The mother’s lawyer expects the litigation will involve broad civil rights issues and will include a wrongful-death claim, among numerous other causes of action, unless a settlement is first reached with New York City.
“He suffered in pain for at least two days, maybe even longer than that,” said Jaime Santana, the lawyer for the mother of the now-deceased man, Esias Johnson.
“We have multiple witnesses who say they were able to hear him beg for medical attention, and that the pleas could be heard outside his dorm area” in other dormitory areas of the Anna M. Kross Center building that houses inmates on Rikers Island, said Santana of the Bronx-based Santana Law Partners.
The detailed notice alleges that plaintiff Tracy Johnson’s son, who was being held on misdemeanor charges and awaiting a court date, made “numerous complaints of pain to his body, including but not limited to his stomach area, for at least two days prior to” him being found dead Sept. 7.
The claim notice, which also alleges constitutional violations, said Johnson suffered “severe and serious personal bodily injuries, conscious pain and suffering, grievous mental anguish, subsequent death, defamation of character, and ensuing damages and expenses, as a result of the recklessness, egregiousness, carelessness, and negligence” of the defendants.

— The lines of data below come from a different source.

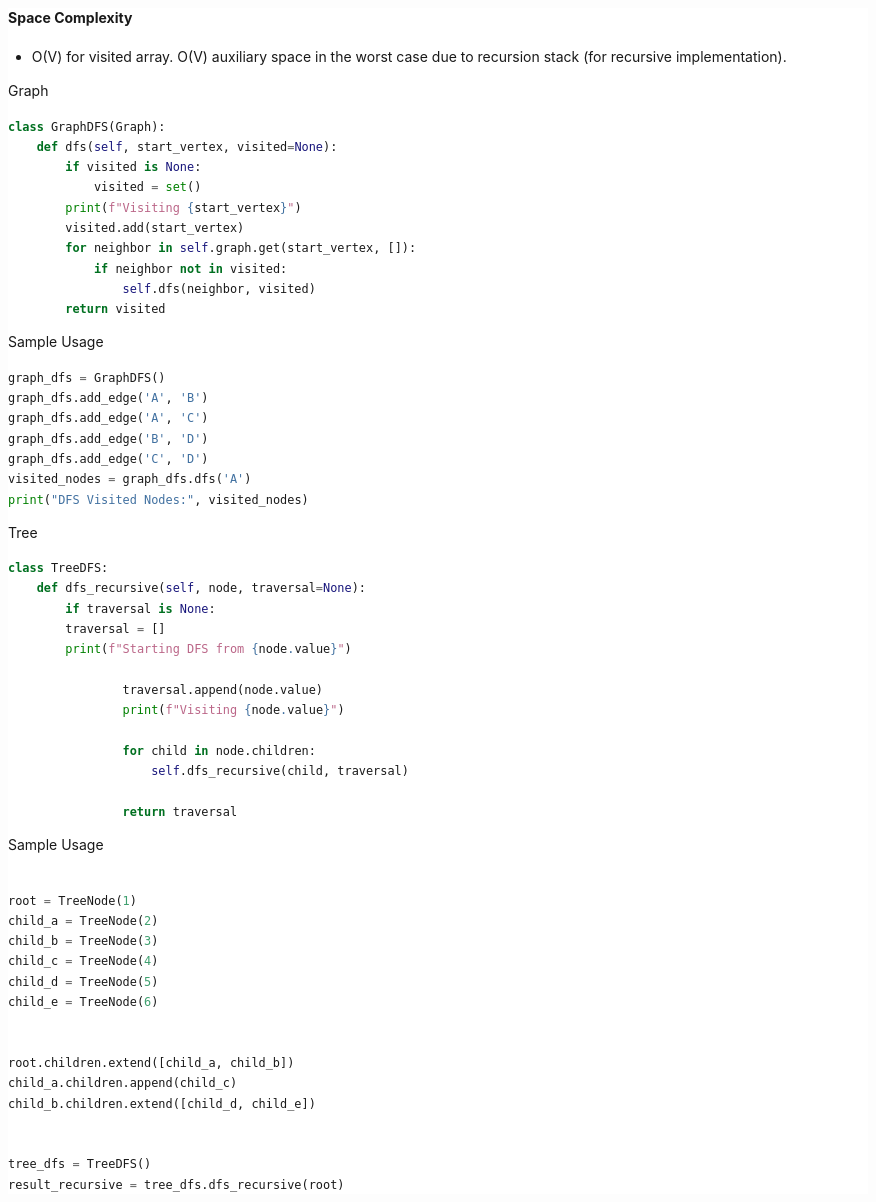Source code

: #### Space Complexity

- O(V) for visited array.
  O(V) auxiliary space in the worst case due to recursion stack (for recursive implementation).

Graph

```python
class GraphDFS(Graph):
    def dfs(self, start_vertex, visited=None):
        if visited is None:
            visited = set()
        print(f"Visiting {start_vertex}")
        visited.add(start_vertex)
        for neighbor in self.graph.get(start_vertex, []):
            if neighbor not in visited:
                self.dfs(neighbor, visited)
        return visited
```

Sample Usage

```python
graph_dfs = GraphDFS()
graph_dfs.add_edge('A', 'B')
graph_dfs.add_edge('A', 'C')
graph_dfs.add_edge('B', 'D')
graph_dfs.add_edge('C', 'D')
visited_nodes = graph_dfs.dfs('A')
print("DFS Visited Nodes:", visited_nodes)
```

Tree

```python
class TreeDFS:
    def dfs_recursive(self, node, traversal=None):
        if traversal is None:
        traversal = []
        print(f"Starting DFS from {node.value}")

                traversal.append(node.value)
                print(f"Visiting {node.value}")

                for child in node.children:
                    self.dfs_recursive(child, traversal)

                return traversal
```

Sample Usage

```python

root = TreeNode(1)
child_a = TreeNode(2)
child_b = TreeNode(3)
child_c = TreeNode(4)
child_d = TreeNode(5)
child_e = TreeNode(6)


root.children.extend([child_a, child_b])
child_a.children.append(child_c)
child_b.children.extend([child_d, child_e])


tree_dfs = TreeDFS()
result_recursive = tree_dfs.dfs_recursive(root)
```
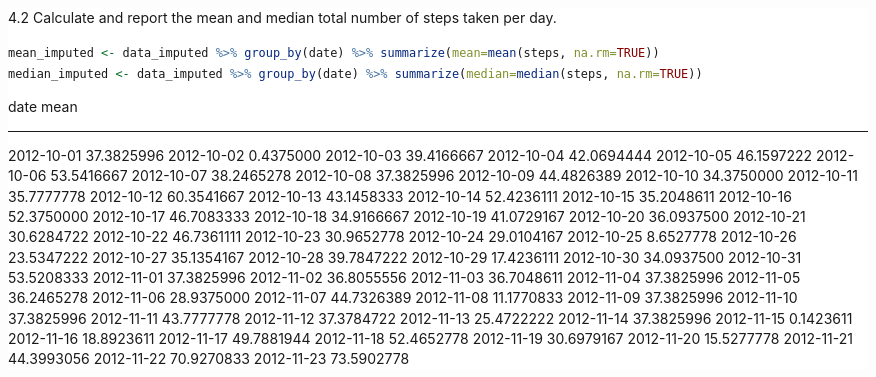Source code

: 4.2 Calculate and report the mean and median total number of steps taken per day. 


```r
mean_imputed <- data_imputed %>% group_by(date) %>% summarize(mean=mean(steps, na.rm=TRUE))
median_imputed <- data_imputed %>% group_by(date) %>% summarize(median=median(steps, na.rm=TRUE))
```



date                mean
-----------  -----------
2012-10-01    37.3825996
2012-10-02     0.4375000
2012-10-03    39.4166667
2012-10-04    42.0694444
2012-10-05    46.1597222
2012-10-06    53.5416667
2012-10-07    38.2465278
2012-10-08    37.3825996
2012-10-09    44.4826389
2012-10-10    34.3750000
2012-10-11    35.7777778
2012-10-12    60.3541667
2012-10-13    43.1458333
2012-10-14    52.4236111
2012-10-15    35.2048611
2012-10-16    52.3750000
2012-10-17    46.7083333
2012-10-18    34.9166667
2012-10-19    41.0729167
2012-10-20    36.0937500
2012-10-21    30.6284722
2012-10-22    46.7361111
2012-10-23    30.9652778
2012-10-24    29.0104167
2012-10-25     8.6527778
2012-10-26    23.5347222
2012-10-27    35.1354167
2012-10-28    39.7847222
2012-10-29    17.4236111
2012-10-30    34.0937500
2012-10-31    53.5208333
2012-11-01    37.3825996
2012-11-02    36.8055556
2012-11-03    36.7048611
2012-11-04    37.3825996
2012-11-05    36.2465278
2012-11-06    28.9375000
2012-11-07    44.7326389
2012-11-08    11.1770833
2012-11-09    37.3825996
2012-11-10    37.3825996
2012-11-11    43.7777778
2012-11-12    37.3784722
2012-11-13    25.4722222
2012-11-14    37.3825996
2012-11-15     0.1423611
2012-11-16    18.8923611
2012-11-17    49.7881944
2012-11-18    52.4652778
2012-11-19    30.6979167
2012-11-20    15.5277778
2012-11-21    44.3993056
2012-11-22    70.9270833
2012-11-23    73.5902778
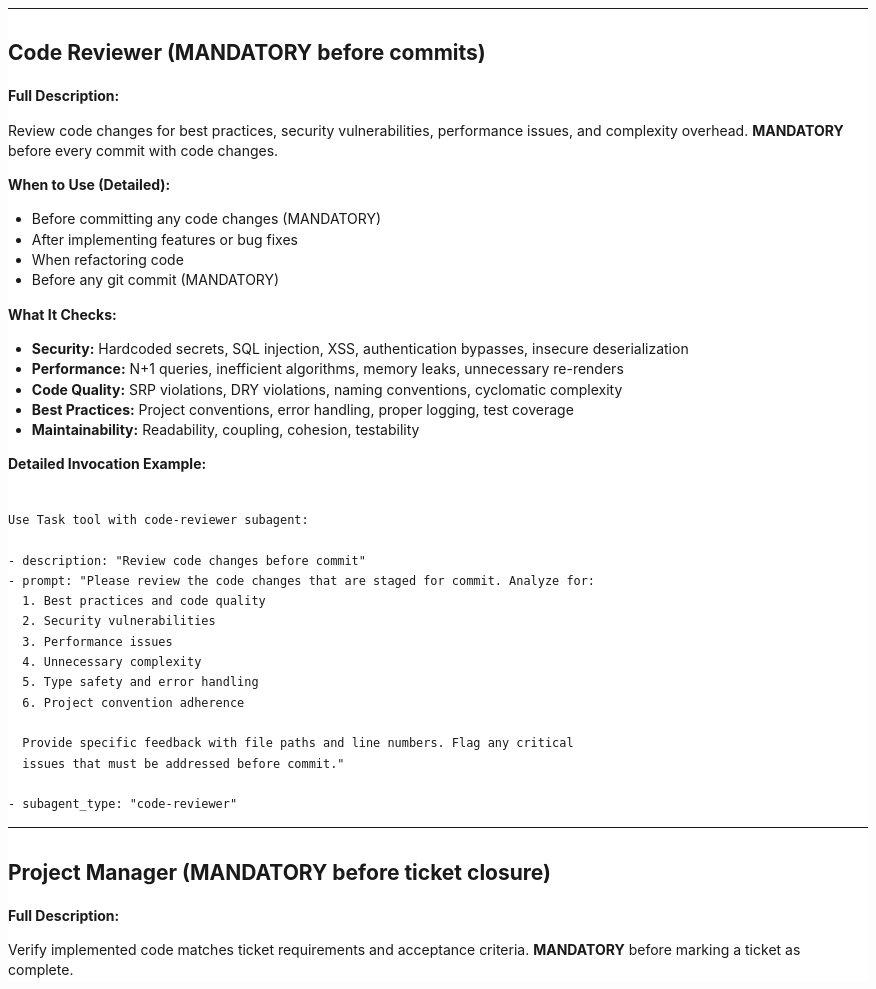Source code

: 
---

## Code Reviewer (MANDATORY before commits)

**Full Description:**

Review code changes for best practices, security vulnerabilities, performance issues, and complexity overhead. **MANDATORY** before every commit with code changes.

**When to Use (Detailed):**

- Before committing any code changes (MANDATORY)
- After implementing features or bug fixes
- When refactoring code
- Before any git commit (MANDATORY)

**What It Checks:**

- **Security:** Hardcoded secrets, SQL injection, XSS, authentication bypasses, insecure deserialization
- **Performance:** N+1 queries, inefficient algorithms, memory leaks, unnecessary re-renders
- **Code Quality:** SRP violations, DRY violations, naming conventions, cyclomatic complexity
- **Best Practices:** Project conventions, error handling, proper logging, test coverage
- **Maintainability:** Readability, coupling, cohesion, testability

**Detailed Invocation Example:**

```

Use Task tool with code-reviewer subagent:

- description: "Review code changes before commit"
- prompt: "Please review the code changes that are staged for commit. Analyze for:
  1. Best practices and code quality
  2. Security vulnerabilities
  3. Performance issues
  4. Unnecessary complexity
  5. Type safety and error handling
  6. Project convention adherence

  Provide specific feedback with file paths and line numbers. Flag any critical
  issues that must be addressed before commit."

- subagent_type: "code-reviewer"

```

---

## Project Manager (MANDATORY before ticket closure)

**Full Description:**

Verify implemented code matches ticket requirements and acceptance criteria. **MANDATORY** before marking a ticket as complete.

The claim notice names the city, Rikers Island, the building Johnson was found in, city correctional health services. and numerous unspecified corrections officers.
The New York Law Department, which was served with the claim notice Nov. 22, could not be reached for comment. Representatives at Rikers Island jail could not be immediately reached.
In a phone interview, Santana said he believes Esias Johnson’s death is emblematic of wider-ranging staff neglect issues playing out throughout the sprawling Rikers Island complex, as the pandemic has intensified staffing shortages, creating a “chaotic” atmosphere in which inmates’ medical problems, safety and prescription-drug needs are shunted aside.
Santana said that he has considered launching a class action suit against the city and Rikers as conditions worsen and “excuses” are made.
According to news reports, there have been at least 12 inmate deaths in city jails this year, the most since 2016.
“We routinely represent claimants who are either currently inmates at Rikers Island or were inmates,” said Santana. “Esias Johnson’s death is indicative of the medical neglect and the deplorable conditions which inmates are currently facing, which the most part seem to go either unnoticed or ignored.”
“These inmates, whether innocent or guilty, should not be given a death sentence,” because they went to Rikers, he said.
The plaintiff is still awaiting both a cause-of-death ruling and a toxicology report on Esias Johnson, Santana said.
Johnson also alleged that Esias had told her for days or weeks that Rikers staff was not taking him to scheduled court dates.
According to a New York Times report, though, city correction officials have maintained Johnson missed only one court date that was canceled by the court and that had been rescheduled for Sept. 8.
The article also said that over the last couple of years, Esias Johnson had been subject to at least six criminal complaints, and had been in and out of city jails, but that he hadn’t been convicted of any crime. Santana could not confim that number of criminal complaints, but said of Esias Johnson’s death inside Rikers and the alleged circumstances surrounding it, “When you take into consideration the totality of circumstances involved in this case, and the fact that Esias was very young, you cannot put a price on Esias’ life.”